PARIS (Reuters) - Les députés ont adopté, en première lecture, un projet de loi
permettant de ratifier une ordonnance de mars 2007 qui réécrit le code du travail.
Les groupes UMP et Nouveau centre (NC) ont voté pour ce projet de loi que le Sénat a
adopté en première lecture le 26 septembre. Les groupes socialiste, radical et citoyen
(SRC) et de la gauche démocrate et républicaine (GDR) ont voté contre. Le Sénat
procédera à une seconde lecture de ce texte le 19 décembre.
L'opposition a mené une longue bataille contre ce projet de loi qui, estime-t-elle,
"affaiblit les droits des salariés". Elle a présenté en vain plusieurs motions de procédure
et défendu un par un ses nombreux amendements, ce qui a considérablement retardé les
débats.
La gauche a reçu le soutien inattendu de Laurence Parisot, la présidente du Medef, qui la
semaine dernière sur France 2 a dit "ne pas être sûre" que le nouveau code "soit une
réussite".
"Le code du travail était un labyrinthe de 1.900 kilomètres, cela devient un labyrinthe de
3.600 kilomètres", a-t-elle déclaré. "Qu'est-ce que nous y gagnons ?. Je ne suis pas sûre
que cette réforme soit réussie", a-t-elle ajouté.
L'ordonnance de mars 2007 réécrit le code du travail, datant de 1973, qui passe de
1.891 à 3.652 articles. Outre des harmonisations rédactionnelles, il introduit des
dispositions législatives adoptées depuis la publication de l'ordonnance.
Le nouveau code du travail "déclasse" environ 500 articles, c'est-à-dire qu'il les renvoie
à des décrets, ce qui facilite la tache du gouvernement, les décrets n'étant pas soumis aux
débats parlementaires.
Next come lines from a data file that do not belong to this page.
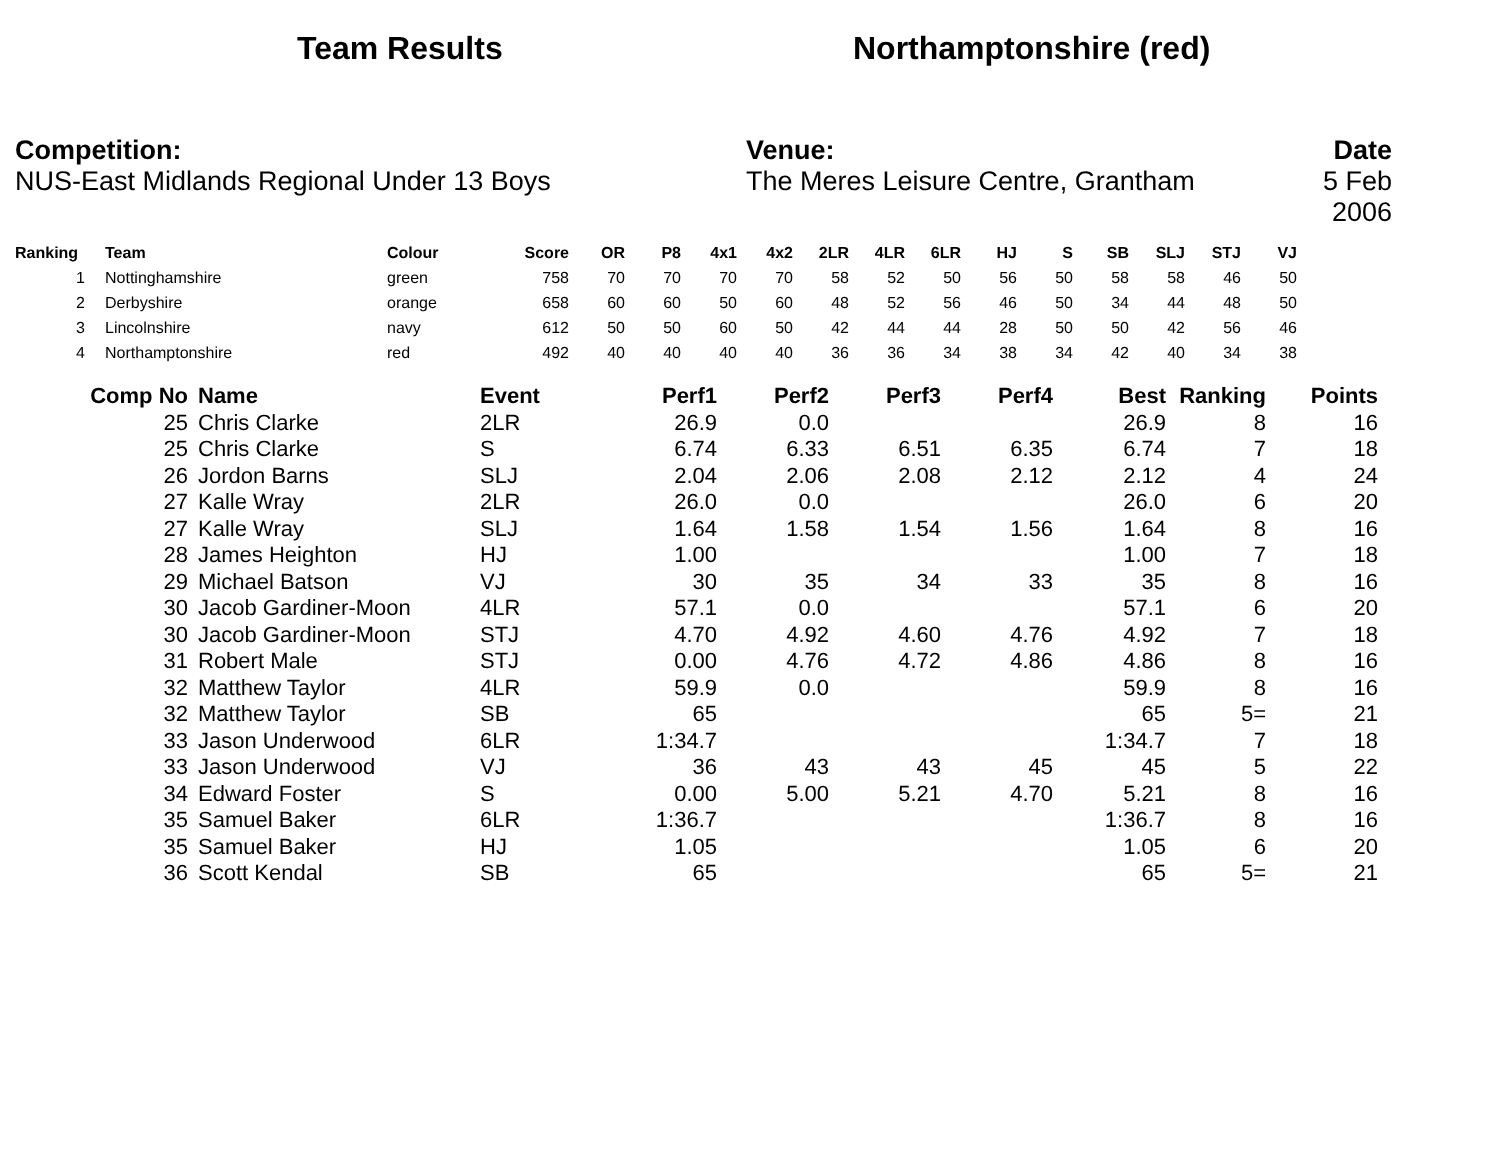Team Results Northamptonshire (red)
Competition:
NUS-East Midlands Regional Under 13 Boys
Venue:
The Meres Leisure Centre, Grantham
Date
5 Feb 2006
| Ranking | | Team | Colour | Score | OR | P8 | 4x1 | 4x2 | 2LR | 4LR | 6LR | HJ | S | SB | SLJ | STJ | VJ |
| --- | --- | --- | --- | --- | --- | --- | --- | --- | --- | --- | --- | --- | --- | --- | --- | --- | --- |
| 1 | | Nottinghamshire | green | 758 | 70 | 70 | 70 | 70 | 58 | 52 | 50 | 56 | 50 | 58 | 58 | 46 | 50 |
| 2 | | Derbyshire | orange | 658 | 60 | 60 | 50 | 60 | 48 | 52 | 56 | 46 | 50 | 34 | 44 | 48 | 50 |
| 3 | | Lincolnshire | navy | 612 | 50 | 50 | 60 | 50 | 42 | 44 | 44 | 28 | 50 | 50 | 42 | 56 | 46 |
| 4 | | Northamptonshire | red | 492 | 40 | 40 | 40 | 40 | 36 | 36 | 34 | 38 | 34 | 42 | 40 | 34 | 38 |
| Comp No | | Name | Event | Perf1 | Perf2 | Perf3 | Perf4 | Best | Ranking | Points |
| --- | --- | --- | --- | --- | --- | --- | --- | --- | --- | --- |
| 25 | | Chris Clarke | 2LR | 26.9 | 0.0 | | | 26.9 | 8 | 16 |
| 25 | | Chris Clarke | S | 6.74 | 6.33 | 6.51 | 6.35 | 6.74 | 7 | 18 |
| 26 | | Jordon Barns | SLJ | 2.04 | 2.06 | 2.08 | 2.12 | 2.12 | 4 | 24 |
| 27 | | Kalle Wray | 2LR | 26.0 | 0.0 | | | 26.0 | 6 | 20 |
| 27 | | Kalle Wray | SLJ | 1.64 | 1.58 | 1.54 | 1.56 | 1.64 | 8 | 16 |
| 28 | | James Heighton | HJ | 1.00 | | | | 1.00 | 7 | 18 |
| 29 | | Michael Batson | VJ | 30 | 35 | 34 | 33 | 35 | 8 | 16 |
| 30 | | Jacob Gardiner-Moon | 4LR | 57.1 | 0.0 | | | 57.1 | 6 | 20 |
| 30 | | Jacob Gardiner-Moon | STJ | 4.70 | 4.92 | 4.60 | 4.76 | 4.92 | 7 | 18 |
| 31 | | Robert Male | STJ | 0.00 | 4.76 | 4.72 | 4.86 | 4.86 | 8 | 16 |
| 32 | | Matthew Taylor | 4LR | 59.9 | 0.0 | | | 59.9 | 8 | 16 |
| 32 | | Matthew Taylor | SB | 65 | | | | 65 | 5= | 21 |
| 33 | | Jason Underwood | 6LR | 1:34.7 | | | | 1:34.7 | 7 | 18 |
| 33 | | Jason Underwood | VJ | 36 | 43 | 43 | 45 | 45 | 5 | 22 |
| 34 | | Edward Foster | S | 0.00 | 5.00 | 5.21 | 4.70 | 5.21 | 8 | 16 |
| 35 | | Samuel Baker | 6LR | 1:36.7 | | | | 1:36.7 | 8 | 16 |
| 35 | | Samuel Baker | HJ | 1.05 | | | | 1.05 | 6 | 20 |
| 36 | | Scott Kendal | SB | 65 | | | | 65 | 5= | 21 |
Il transfert des dispositions dans d'autres codes (maritime, rural
ou bien encore des transports).
"Ce code du travail régit les rapports quotidiens entre employeurs et salariés pour plus
de 16 millions de personnes dans notre pays", a dit Xavier Bertrand, ministre du Travail et
des Relations sociales, en précisant que le nouveau code "entrera en vigueur le 1er mai
2008".
"Nous devons donc le rendre plus accessible et plus facile à utiliser", a-t-il ajouté.
"C'est pour cette raison qu'ont été lancés en février 2005 des travaux de recodification
ayant conduit à l'ordonnance du 12 mars 2007", a-t-il rappelé.
Le socialiste Alain Vidalies, dénonçant "l'ampleur de la réforme qui ignore le droit
constant (et) organise insidieusement des changements d'interprétation", a accusé le
gouvernement d'avoir procédé "à des ajouts purs et simples de normes qui excèdent les
impératifs de cohérence des textes et d'harmonisation du droit".
"Cette recodification est un rendez-vous manqué. Le texte est déjà largement critiqué,
parfois incompréhensible. Il sera d'une utilisation complexe pour tous les acteurs de la vie
sociale. Il ouvre la porte à des interprétations nouvelles et modifie parfois carrément le
fonds du droit", a poursuivi le député socialiste des Landes.